%%

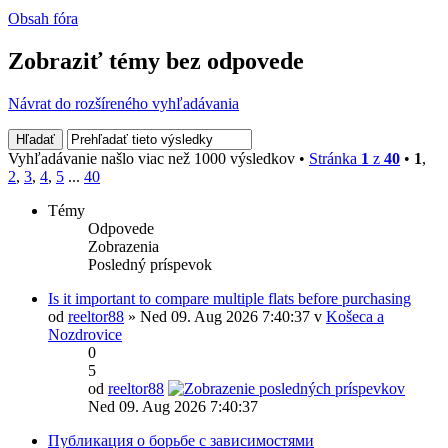
Obsah fóra
Zobraziť témy bez odpovede
Návrat do rozšíreného vyhľadávania
Vyhľadávanie našlo viac než 1000 výsledkov •
Stránka
1
z
40
•
1
,
2
,
3
,
4
,
5
...
40
Témy
Odpovede
Zobrazenia
Posledný príspevok
Is it important to compare multiple flats before purchasing
od
reeltor88
» Ned 09. Aug 2026 7:40:37 v
Košeca a
Nozdrovice
0
5
od
reeltor88
Ned 09. Aug 2026 7:40:37
Публикация о борьбе с зависимостями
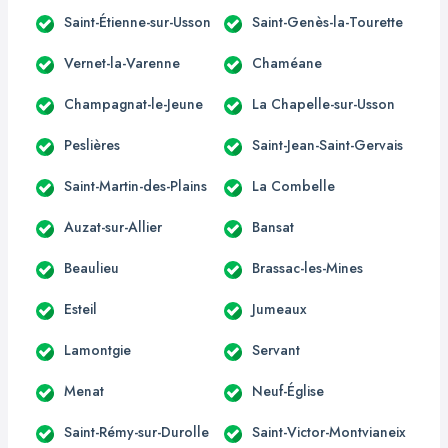
Saint-Étienne-sur-Usson
Saint-Genès-la-Tourette
Vernet-la-Varenne
Chaméane
Champagnat-le-Jeune
La Chapelle-sur-Usson
Peslières
Saint-Jean-Saint-Gervais
Saint-Martin-des-Plains
La Combelle
Auzat-sur-Allier
Bansat
Beaulieu
Brassac-les-Mines
Esteil
Jumeaux
Lamontgie
Servant
Menat
Neuf-Église
Saint-Rémy-sur-Durolle
Saint-Victor-Montvianeix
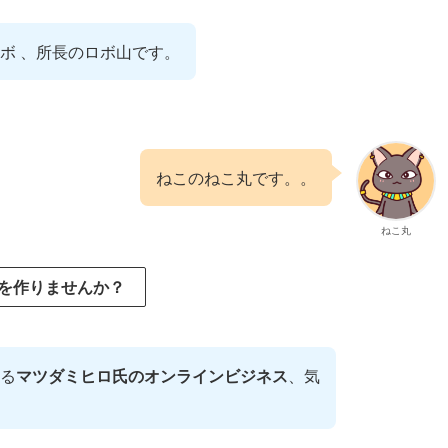
ボ 、所長のロボ山です。
ねこのねこ丸です。。
ねこ丸
を作りませんか？
る
マツダミヒロ氏のオンラインビジネス
、気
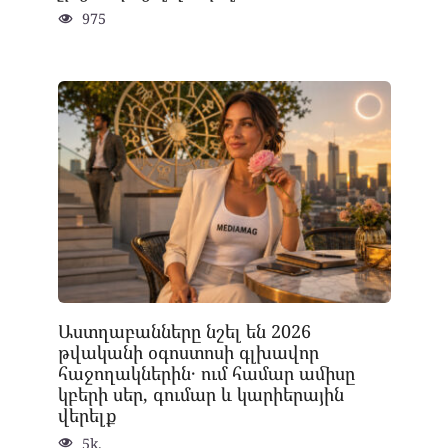
975
Աստղաբանները նշել են 2026
թվականի օգոստոսի գլխավոր
հաջողակներին․ ում համար ամիսը
կբերի սեր, գումար և կարիերային
վերելք
5k.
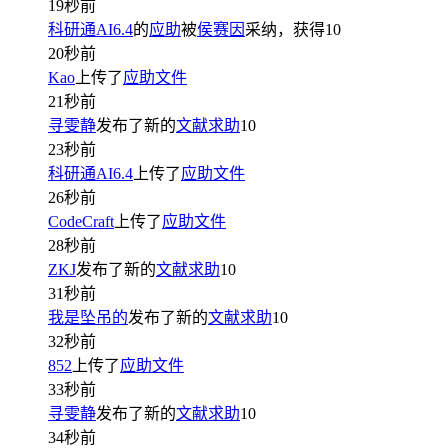
19秒前
科研通AI6.4
的
应助
被
侯赛因
采纳，获得
10
20秒前
Kao
上传了
应助文件
21秒前
寻雯静
发布了新的
文献求助
10
23秒前
科研通AI6.4
上传了
应助文件
26秒前
CodeCraft
上传了
应助文件
28秒前
ZKJ
发布了新的
文献求助
10
31秒前
我是坠吊的
发布了新的
文献求助
10
32秒前
852
上传了
应助文件
33秒前
寻雯静
发布了新的
文献求助
10
34秒前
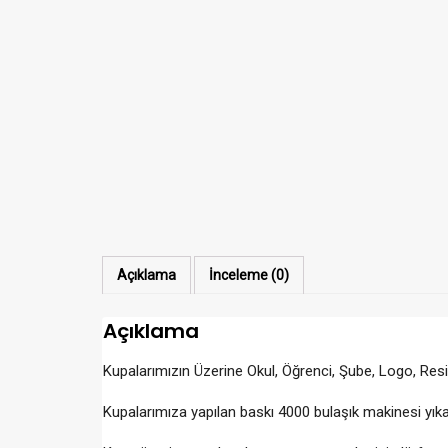
Açıklama
İnceleme (0)
Açıklama
Kupalarımızın Üzerine Okul, Öğrenci, Şube, Logo, Resim
Kupalarımıza yapılan baskı 4000 bulaşık makinesi yık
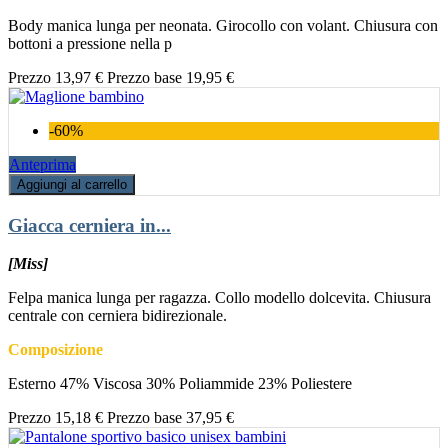
Body manica lunga per neonata. Girocollo con volant. Chiusura con
bottoni a pressione nella p
Prezzo
13,97 €
Prezzo base
19,95 €
-60%
Anteprima
Aggiungi al carrello
Giacca cerniera in...
[Miss]
Felpa manica lunga per ragazza. Collo modello dolcevita. Chiusura
centrale con cerniera bidirezionale.
Composizione
Esterno 47% Viscosa 30% Poliammide 23% Poliestere
Prezzo
15,18 €
Prezzo base
37,95 €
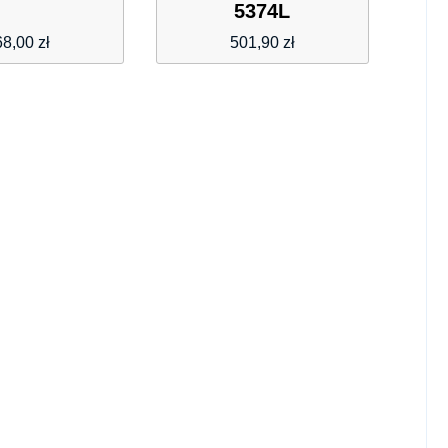
5374L
68,00
zł
501,90
zł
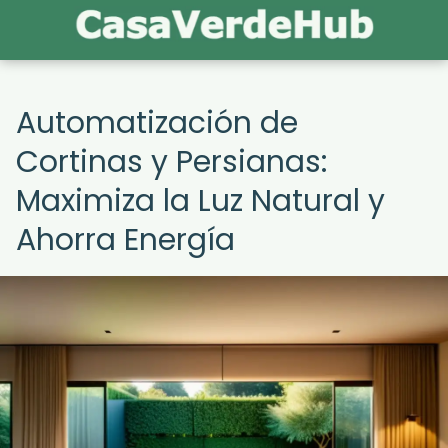
Automatización de
Cortinas y Persianas:
Maximiza la Luz Natural y
Ahorra Energía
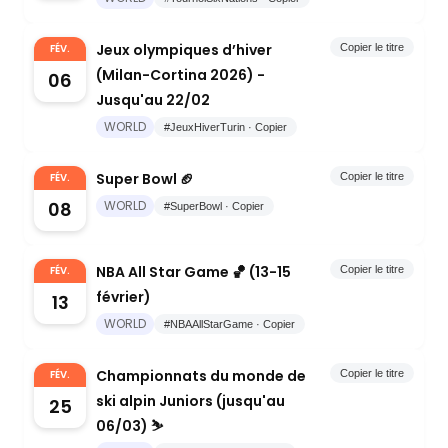
Jeux olympiques d’hiver
FÉV.
Copier le titre
(Milan-Cortina 2026) -
06
Jusqu'au 22/02
WORLD
#JeuxHiverTurin · Copier
Super Bowl 🏈
FÉV.
Copier le titre
08
WORLD
#SuperBowl · Copier
NBA All Star Game 🏀 (13-15
FÉV.
Copier le titre
février)
13
WORLD
#NBAAllStarGame · Copier
Championnats du monde de
FÉV.
Copier le titre
ski alpin Juniors (jusqu'au
25
06/03) ⛷️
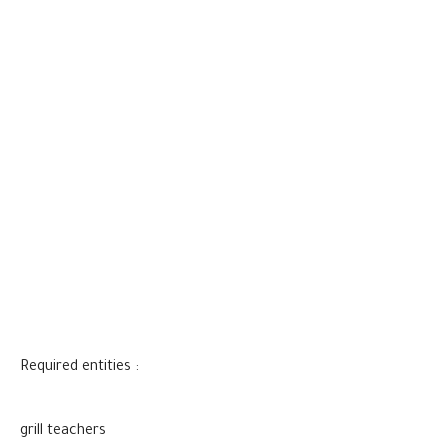
: Required entities
grill teachers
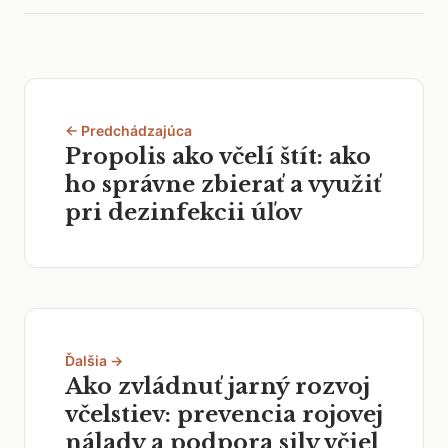
← Predchádzajúca
Propolis ako včelí štít: ako
ho správne zbierať a využiť
pri dezinfekcii úľov
Ďalšia →
Ako zvládnuť jarný rozvoj
včelstiev: prevencia rojovej
nálady a podpora sily včiel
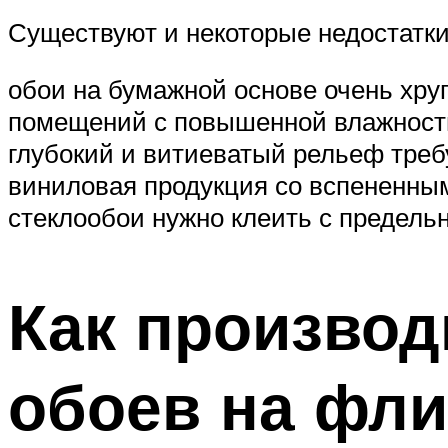
Существуют и некоторые недостатки
обои на бумажной основе очень хруп
помещений с повышенной влажност
глубокий и витиеватый рельеф треб
виниловая продукция со вспененным
стеклообои нужно клеить с предель
Как производ
обоев на фли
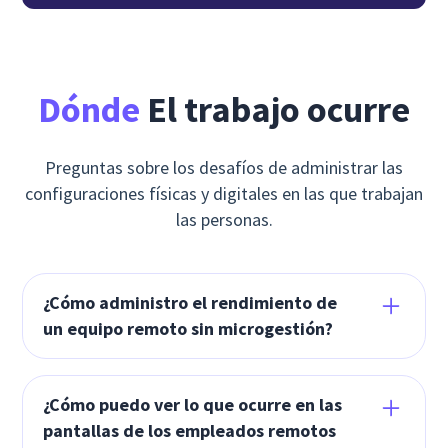
Dónde
El trabajo ocurre
Preguntas sobre los desafíos de administrar las
configuraciones físicas y digitales en las que trabajan
las personas.
¿Cómo administro el rendimiento de
un equipo remoto sin microgestión?
Cómo saber si los empleados remotos están
trabajando es una gran preocupación para los
¿Cómo puedo ver lo que ocurre en las
gerentes. Usa la plataforma de inteligencia laboral
pantallas de los empleados remotos
de Insightful para saber con claridad cuándo y cómo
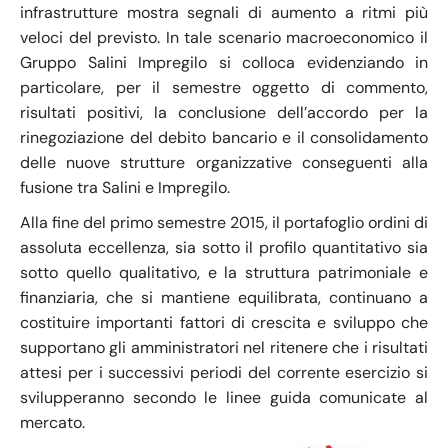
infrastrutture mostra segnali di aumento a ritmi più
veloci del previsto. In tale scenario macroeconomico il
Gruppo Salini Impregilo si colloca evidenziando in
particolare, per il semestre oggetto di commento,
risultati positivi, la conclusione dell’accordo per la
rinegoziazione del debito bancario e il consolidamento
delle nuove strutture organizzative conseguenti alla
fusione tra Salini e Impregilo.
Alla fine del primo semestre 2015, il portafoglio ordini di
assoluta eccellenza, sia sotto il profilo quantitativo sia
sotto quello qualitativo, e la struttura patrimoniale e
finanziaria, che si mantiene equilibrata, continuano a
costituire importanti fattori di crescita e sviluppo che
supportano gli amministratori nel ritenere che i risultati
attesi per i successivi periodi del corrente esercizio si
svilupperanno secondo le linee guida comunicate al
mercato.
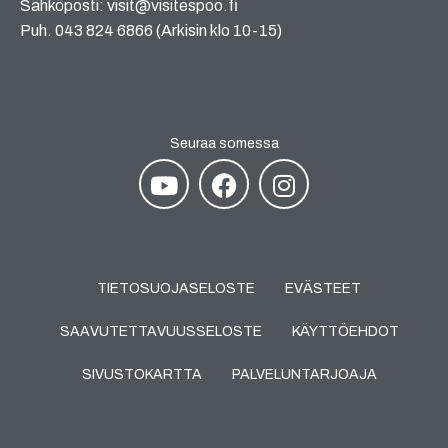
Sähköposti: visit@visitespoo.fi
Puh. 043 824 6866 (Arkisin klo 10-15)
Seuraa somessa
TIETOSUOJASELOSTE
EVÄSTEET
SAAVUTETTAVUUSSELOSTE
KÄYTTÖEHDOT
SIVUSTOKARTTA
PALVELUNTARJOAJA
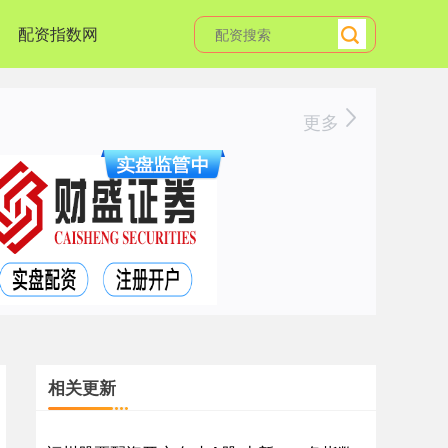
配资指数网
更多
相关更新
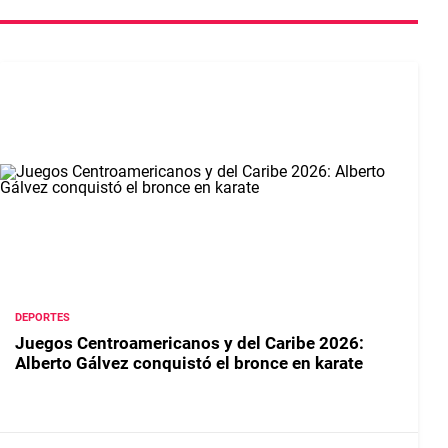
DEPORTES
Juegos Centroamericanos y del Caribe 2026:
Alberto Gálvez conquistó el bronce en karate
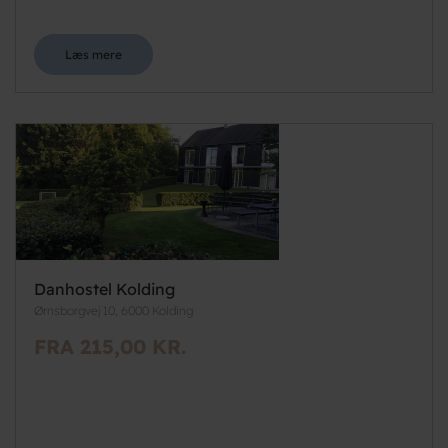
Læs mere
Danhostel Kolding
Ørnsborgvej 10, 6000 Kolding
FRA 215,00 KR.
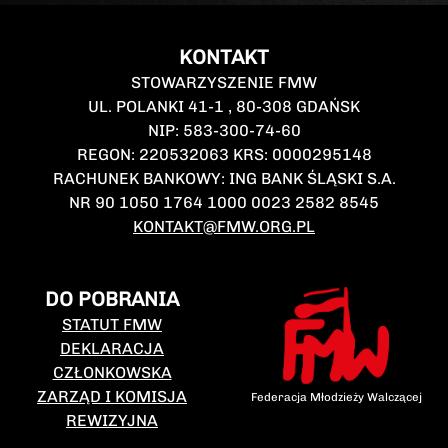
KONTAKT
STOWARZYSZENIE FMW
UL. POLANKI 41-1 , 80-308 GDAŃSK
NIP: 583-300-74-60
REGON: 220532063 KRS: 0000295148
RACHUNEK BANKOWY: ING BANK ŚLĄSKI S.A.
NR 90 1050 1764 1000 0023 2582 8545
KONTAKT@FMW.ORG.PL
DO POBRANIA
STATUT FMW
DEKLARACJA
CZŁONKOWSKA
ZARZĄD I KOMISJA
Federacja Młodzieży Walczącej
REWIZYJNA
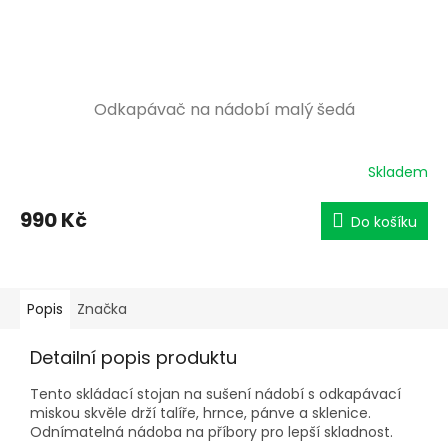
Odkapávač na nádobí malý šedá
Skladem
990 Kč
Do košíku
Popis
Značka
Detailní popis produktu
Tento skládací stojan na sušení nádobí s odkapávací
miskou skvěle drží talíře, hrnce, pánve a sklenice.
Odnímatelná nádoba na příbory pro lepší skladnost.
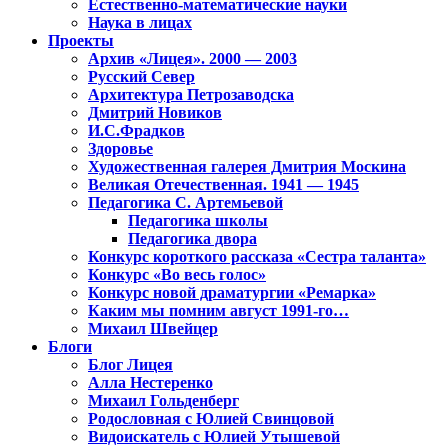
Естественно-математические науки
Наука в лицах
Проекты
Архив «Лицея». 2000 — 2003
Русский Север
Архитектура Петрозаводска
Дмитрий Новиков
И.С.Фрадков
Здоровье
Художественная галерея Дмитрия Москина
Великая Отечественная. 1941 — 1945
Педагогика С. Артемьевой
Педагогика школы
Педагогика двора
Конкурс короткого рассказа «Сестра таланта»
Конкурс «Во весь голос»
Конкурс новой драматургии «Ремарка»
Каким мы помним август 1991-го…
Михаил Швейцер
Блоги
Блог Лицея
Алла Нестеренко
Михаил Гольденберг
Родословная с Юлией Свинцовой
Видоискатель с Юлией Утышевой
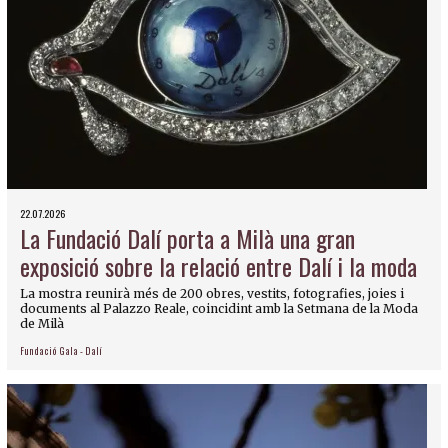
22.07.2026
La Fundació Dalí porta a Milà una gran
exposició sobre la relació entre Dalí i la moda
La mostra reunirà més de 200 obres, vestits, fotografies, joies i
documents al Palazzo Reale, coincidint amb la Setmana de la Moda
de Milà
Fundació Gala - Dalí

%%

Exercise requirements => Write out the full listing verbatim, excluding its pictures.

Reply =>
Obsah fóra
Zobraziť témy bez odpovede
Návrat do rozšíreného vyhľadávania
Vyhľadávanie našlo viac než 1000 výsledkov •
Stránka
1
z
40
•
1
,
2
,
3
,
4
,
5
...
40
Témy
Odpovede
Zobrazenia
Posledný príspevok
Is it important to compare multiple flats before purchasing
od
reeltor88
» Ned 09. Aug 2026 7:40:37 v
Košeca a
Nozdrovice
0
5
od
reeltor88
Ned 09. Aug 2026 7:40:37
Публикация о борьбе с зависимостями
Saint-Étienne-sur-Usson
Saint-Genès-la-Tourette
Vernet-la-Varenne
Chaméane
Champagnat-le-Jeune
La Chapelle-sur-Usson
Peslières
Saint-Jean-Saint-Gervais
Saint-Martin-des-Plains
La Combelle
Auzat-sur-Allier
Bansat
Beaulieu
Brassac-les-Mines
Esteil
Jumeaux
Lamontgie
Servant
Menat
Neuf-Église
Saint-Rémy-sur-Durolle
Saint-Victor-Montvianeix
ボ 、所長のロボ山です。
ねこのねこ丸です。。
ねこ丸
を作りませんか？
る
マツダミヒロ氏のオンラインビジネス
、気
975
Աստղաբանները նշել են 2026
թվականի օգոստոսի գլխավոր
հաջողակներին․ ում համար ամիսը
կբերի սեր, գումար և կարիերային
վերելք
5k.
19秒前
科研通AI6.4
的
应助
被
侯赛因
采纳，获得
10
20秒前
Kao
上传了
应助文件
21秒前
寻雯静
发布了新的
文献求助
10
23秒前
科研通AI6.4
上传了
应助文件
26秒前
CodeCraft
上传了
应助文件
28秒前
ZKJ
发布了新的
文献求助
10
31秒前
我是坠吊的
发布了新的
文献求助
10
32秒前
852
上传了
应助文件
33秒前
寻雯静
发布了新的
文献求助
10
34秒前
Açıklama
İnceleme (0)
Açıklama
Kupalarımızın Üzerine Okul, Öğrenci, Şube, Logo, Resim
Kupalarımıza yapılan baskı 4000 bulaşık makinesi yık
Body manica lunga per neonata. Girocollo con volant. Chiusura con
bottoni a pressione nella p
Prezzo
13,97 €
Prezzo base
19,95 €
-60%
Anteprima
Aggiungi al carrello
Giacca cerniera in...
[Miss]
Felpa manica lunga per ragazza. Collo modello dolcevita. Chiusura
centrale con cerniera bidirezionale.
Composizione
Esterno 47% Viscosa 30% Poliammide 23% Poliestere
Prezzo
15,18 €
Prezzo base
37,95 €
5374L
68,00
zł
501,90
zł
Automatización de
Cortinas y Persianas:
Maximiza la Luz Natural y
Ahorra Energía
Jeux olympiques d’hiver
FÉV.
Copier le titre
(Milan-Cortina 2026) -
06
Jusqu'au 22/02
WORLD
#JeuxHiverTurin · Copier
Super Bowl 🏈
FÉV.
Copier le titre
08
WORLD
#SuperBowl · Copier
NBA All Star Game 🏀 (13-15
FÉV.
Copier le titre
février)
13
WORLD
#NBAAllStarGame · Copier
Championnats du monde de
FÉV.
Copier le titre
ski alpin Juniors (jusqu'au
25
06/03) ⛷️
: Required entities
grill teachers
← Predchádzajúca
Propolis ako včelí štít: ako
ho správne zbierať a využiť
pri dezinfekcii úľov
Ďalšia →
Ako zvládnuť jarný rozvoj
včelstiev: prevencia rojovej
nálady a podpora sily včiel
Существуют и некоторые недостатки
обои на бумажной основе очень хруп
помещений с повышенной влажност
глубокий и витиеватый рельеф треб
виниловая продукция со вспененным
стеклообои нужно клеить с предель
Как производ
обоев на фли
Dónde
El trabajo ocurre
Preguntas sobre los desafíos de administrar las
configuraciones físicas y digitales en las que trabajan
las personas.
¿Cómo administro el rendimiento de
un equipo remoto sin microgestión?
Cómo saber si los empleados remotos están
trabajando es una gran preocupación para los
¿Cómo puedo ver lo que ocurre en las
gerentes. Usa la plataforma de inteligencia laboral
pantallas de los empleados remotos
de Insightful para saber con claridad cuándo y cómo
infrastrutture mostra segnali di aumento a ritmi più
veloci del previsto. In tale scenario macroeconomico il
Gruppo Salini Impregilo si colloca evidenziando in
particolare, per il semestre oggetto di commento,
risultati positivi, la conclusione dell’accordo per la
rinegoziazione del debito bancario e il consolidamento
delle nuove strutture organizzative conseguenti alla
fusione tra Salini e Impregilo.
Alla fine del primo semestre 2015, il portafoglio ordini di
assoluta eccellenza, sia sotto il profilo quantitativo sia
sotto quello qualitativo, e la struttura patrimoniale e
finanziaria, che si mantiene equilibrata, continuano a
costituire importanti fattori di crescita e sviluppo che
supportano gli amministratori nel ritenere che i risultati
attesi per i successivi periodi del corrente esercizio si
svilupperanno secondo le linee guida comunicate al
mercato.
Sähköposti: visit@visitespoo.fi
Puh. 043 824 6866 (Arkisin klo 10-15)
Seuraa somessa
TIETOSUOJASELOSTE
EVÄSTEET
SAAVUTETTAVUUSSELOSTE
KÄYTTÖEHDOT
SIVUSTOKARTTA
PALVELUNTARJOAJA
配资指数网
更多
相关更新
DEPORTES
Juegos Centroamericanos y del Caribe 2026:
Alberto Gálvez conquistó el bronce en karate
Læs mere
Danhostel Kolding
Ørnsborgvej 10, 6000 Kolding
FRA 215,00 KR.
KONTAKT
STOWARZYSZENIE FMW
UL. POLANKI 41-1 , 80-308 GDAŃSK
NIP: 583-300-74-60
REGON: 220532063 KRS: 0000295148
RACHUNEK BANKOWY: ING BANK ŚLĄSKI S.A.
NR 90 1050 1764 1000 0023 2582 8545
KONTAKT@FMW.ORG.PL
DO POBRANIA
STATUT FMW
DEKLARACJA
CZŁONKOWSKA
ZARZĄD I KOMISJA
Federacja Młodzieży Walczącej
REWIZYJNA
Odkapávač na nádobí malý šedá
Skladem
990 Kč
Do košíku
Popis
Značka
Detailní popis produktu
Tento skládací stojan na sušení nádobí s odkapávací
miskou skvěle drží talíře, hrnce, pánve a sklenice.
Odnímatelná nádoba na příbory pro lepší skladnost.
Естественно-математические науки
Наука в лицах
Проекты
Архив «Лицея». 2000 — 2003
Русский Север
Архитектура Петрозаводска
Дмитрий Новиков
И.С.Фрадков
Здоровье
Художественная галерея Дмитрия Москина
Великая Отечественная. 1941 — 1945
Педагогика С. Артемьевой
Педагогика школы
Педагогика двора
Конкурс короткого рассказа «Сестра таланта»
Конкурс «Во весь голос»
Конкурс новой драматургии «Ремарка»
Каким мы помним август 1991-го…
Михаил Швейцер
Блоги
Блог Лицея
Алла Нестеренко
Михаил Гольденберг
Родословная с Юлией Свинцовой
Видоискатель с Юлией Утышевой
22.07.2026
La Fundació Dalí porta a Milà una gran
exposició sobre la relació entre Dalí i la moda
La mostra reunirà més de 200 obres, vestits, fotografies, joies i
documents al Palazzo Reale, coincidint amb la Setmana de la Moda
de Milà
Fundació Gala - Dalí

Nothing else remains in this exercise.